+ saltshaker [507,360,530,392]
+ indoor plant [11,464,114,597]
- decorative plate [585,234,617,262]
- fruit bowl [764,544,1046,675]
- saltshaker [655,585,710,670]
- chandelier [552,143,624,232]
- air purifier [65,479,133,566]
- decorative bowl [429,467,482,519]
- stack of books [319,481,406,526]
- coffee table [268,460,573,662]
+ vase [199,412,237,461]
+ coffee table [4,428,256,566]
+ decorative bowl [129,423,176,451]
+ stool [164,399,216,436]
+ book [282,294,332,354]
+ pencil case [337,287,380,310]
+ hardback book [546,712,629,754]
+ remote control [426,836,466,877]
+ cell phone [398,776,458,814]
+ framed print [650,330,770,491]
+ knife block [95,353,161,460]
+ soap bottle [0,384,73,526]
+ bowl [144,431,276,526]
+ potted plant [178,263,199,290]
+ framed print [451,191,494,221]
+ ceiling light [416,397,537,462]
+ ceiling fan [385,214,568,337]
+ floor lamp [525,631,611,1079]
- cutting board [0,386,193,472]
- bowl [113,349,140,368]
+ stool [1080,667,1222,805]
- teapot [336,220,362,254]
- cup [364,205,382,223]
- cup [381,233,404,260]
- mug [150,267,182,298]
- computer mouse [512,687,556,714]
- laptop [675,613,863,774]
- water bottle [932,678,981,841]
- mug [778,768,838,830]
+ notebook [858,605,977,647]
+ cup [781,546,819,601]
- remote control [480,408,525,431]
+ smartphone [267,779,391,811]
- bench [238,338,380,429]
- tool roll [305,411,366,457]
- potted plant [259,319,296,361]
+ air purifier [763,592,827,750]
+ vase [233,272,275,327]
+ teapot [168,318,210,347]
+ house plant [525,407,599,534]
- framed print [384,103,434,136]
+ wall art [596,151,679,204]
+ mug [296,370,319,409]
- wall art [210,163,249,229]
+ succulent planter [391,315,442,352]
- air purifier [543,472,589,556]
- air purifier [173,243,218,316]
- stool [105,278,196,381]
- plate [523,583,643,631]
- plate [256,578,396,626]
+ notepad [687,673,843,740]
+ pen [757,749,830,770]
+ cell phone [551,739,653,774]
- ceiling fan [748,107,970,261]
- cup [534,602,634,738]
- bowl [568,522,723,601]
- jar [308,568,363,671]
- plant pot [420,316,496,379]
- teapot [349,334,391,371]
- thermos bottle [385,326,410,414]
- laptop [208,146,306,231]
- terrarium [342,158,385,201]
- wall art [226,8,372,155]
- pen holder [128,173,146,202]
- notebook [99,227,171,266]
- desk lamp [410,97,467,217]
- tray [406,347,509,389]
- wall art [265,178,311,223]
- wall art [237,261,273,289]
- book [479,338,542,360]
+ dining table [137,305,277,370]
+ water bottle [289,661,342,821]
◇ ◇ ◇ ◇ ◇ ◇ ◇
Problem to work on:
Copy out each entry precisely. Leave nothing out.

Answer below:
+ saltshaker [507,360,530,392]
+ indoor plant [11,464,114,597]
- decorative plate [585,234,617,262]
- fruit bowl [764,544,1046,675]
- saltshaker [655,585,710,670]
- chandelier [552,143,624,232]
- air purifier [65,479,133,566]
- decorative bowl [429,467,482,519]
- stack of books [319,481,406,526]
- coffee table [268,460,573,662]
+ vase [199,412,237,461]
+ coffee table [4,428,256,566]
+ decorative bowl [129,423,176,451]
+ stool [164,399,216,436]
+ book [282,294,332,354]
+ pencil case [337,287,380,310]
+ hardback book [546,712,629,754]
+ remote control [426,836,466,877]
+ cell phone [398,776,458,814]
+ framed print [650,330,770,491]
+ knife block [95,353,161,460]
+ soap bottle [0,384,73,526]
+ bowl [144,431,276,526]
+ potted plant [178,263,199,290]
+ framed print [451,191,494,221]
+ ceiling light [416,397,537,462]
+ ceiling fan [385,214,568,337]
+ floor lamp [525,631,611,1079]
- cutting board [0,386,193,472]
- bowl [113,349,140,368]
+ stool [1080,667,1222,805]
- teapot [336,220,362,254]
- cup [364,205,382,223]
- cup [381,233,404,260]
- mug [150,267,182,298]
- computer mouse [512,687,556,714]
- laptop [675,613,863,774]
- water bottle [932,678,981,841]
- mug [778,768,838,830]
+ notebook [858,605,977,647]
+ cup [781,546,819,601]
- remote control [480,408,525,431]
+ smartphone [267,779,391,811]
- bench [238,338,380,429]
- tool roll [305,411,366,457]
- potted plant [259,319,296,361]
+ air purifier [763,592,827,750]
+ vase [233,272,275,327]
+ teapot [168,318,210,347]
+ house plant [525,407,599,534]
- framed print [384,103,434,136]
+ wall art [596,151,679,204]
+ mug [296,370,319,409]
- wall art [210,163,249,229]
+ succulent planter [391,315,442,352]
- air purifier [543,472,589,556]
- air purifier [173,243,218,316]
- stool [105,278,196,381]
- plate [523,583,643,631]
- plate [256,578,396,626]
+ notepad [687,673,843,740]
+ pen [757,749,830,770]
+ cell phone [551,739,653,774]
- ceiling fan [748,107,970,261]
- cup [534,602,634,738]
- bowl [568,522,723,601]
- jar [308,568,363,671]
- plant pot [420,316,496,379]
- teapot [349,334,391,371]
- thermos bottle [385,326,410,414]
- laptop [208,146,306,231]
- terrarium [342,158,385,201]
- wall art [226,8,372,155]
- pen holder [128,173,146,202]
- notebook [99,227,171,266]
- desk lamp [410,97,467,217]
- tray [406,347,509,389]
- wall art [265,178,311,223]
- wall art [237,261,273,289]
- book [479,338,542,360]
+ dining table [137,305,277,370]
+ water bottle [289,661,342,821]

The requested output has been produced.